In 1925, he went to the Revolutionary Base of Guangdong, China with the Soviet Military Advisory Group, and worked at the Artillery Regiment in the National Revolutionary Army of Sandu. In April 1927, he fought against the anti-communist coup of the Chiang Kai-shek. At the time of the Gwangju uprising in December, he participated as the 1st military adviser of the uprising of the Uprising Army and participated in the construction of the land for the offshore wind after the uprising failed.

In 1930, he went to Manchuria and joined the Korea Communist Party Construction Preparation Committee.
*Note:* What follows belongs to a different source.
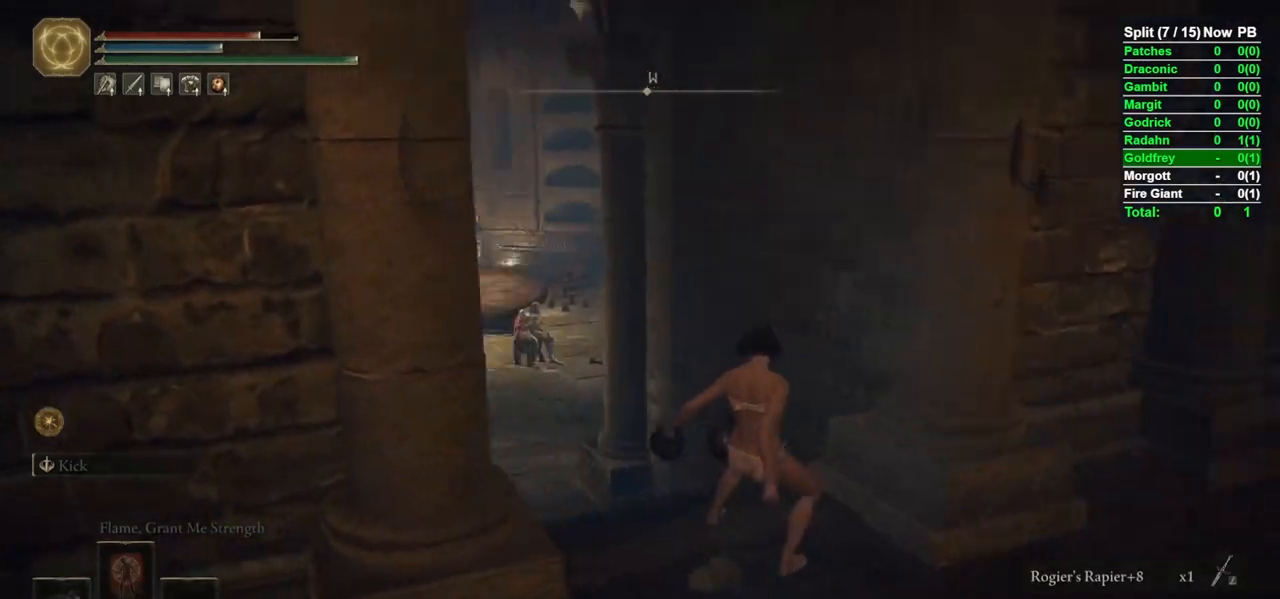
{"buttons": [], "left_stick": "up", "right_stick": "center", "events": [[50, "right_stick", "center"], [100, "left_stick", "up-right"], [217, "left_stick", "up"], [250, "right_stick", "down-left"], [450, "right_stick", "center"]]}
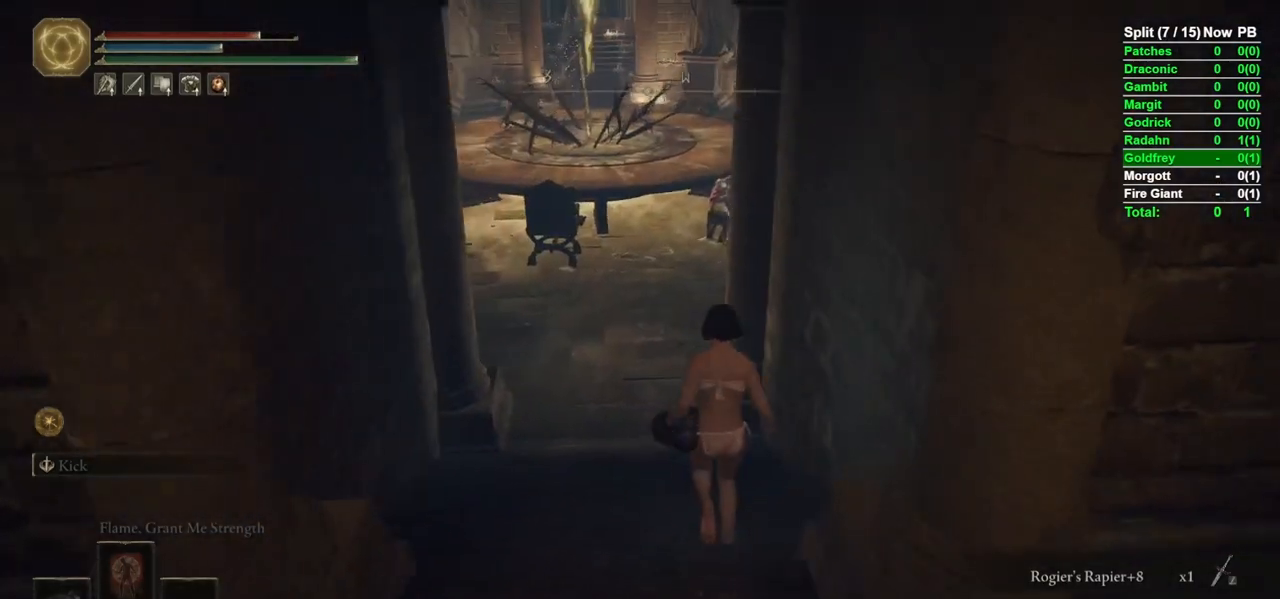
{"buttons": ["B", "SELECT"], "left_stick": "center", "right_stick": "center", "events": [[50, "left_stick", "up-left"], [83, "B", "down"], [233, "right_stick", "down"], [383, "right_stick", "center"], [483, "left_stick", "center"], [500, "SELECT", "down"]]}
In May, as a member of the Communist Party's Yanbian Special District, he participated in the 'Gando May 30 Uprising' and subsequent anti-Japanese peasant movements, trying to form the Red Guard and Self-Defense Forces. From October to September 1931, he served as the head of the Communications Department of the Special Committee of the East China. In November of that year, he was arrested by the Japanese police at Joyangcheon and served in the Seodaemun Prison and was subject to residence restrictions in Bukcheong. In November 1936, he entered the Motherland Liberation Society in Bukcheong and undertook underground activities. In November 1944, he formed the Northeast People's Liberation and Politics Committee in Changchun and participated in reconnaissance activities against Japanese military facilities.

=== North Korea ===
After liberation of Korea following the Surrender of Japan, Yi Yong served as the first chairman of the Bukcheong-gun until 1946. In June 1946, along with Li Guk-ro, they opposed the establishment of a single-government government in South Korea. In 1947, he served as a candidate for the New Democratic Party and then voluntarily went north to participate in the April 1948 Inter-Korean Conference. Following the formal proclamation of the Democratic People's Republic of Korea, he was appointed as the first Minister of Urban Management in the North Korean Cabinet led by Premier Kim Il Sung. Then, in December 1951, he was appointed to the Justice Minister, and in 1953 he became a minister without portfolio in the 1st Cabinet of North Korea . Yi Yong died on August 18, 1954, was awarded the National Reunification Prize in 1990, and is currently buried in the Patriotic Martyrs' Cemetery. The Ministry of Veterans Affairs in the South does not advocate the use of independent activists who participated in the North Korean government.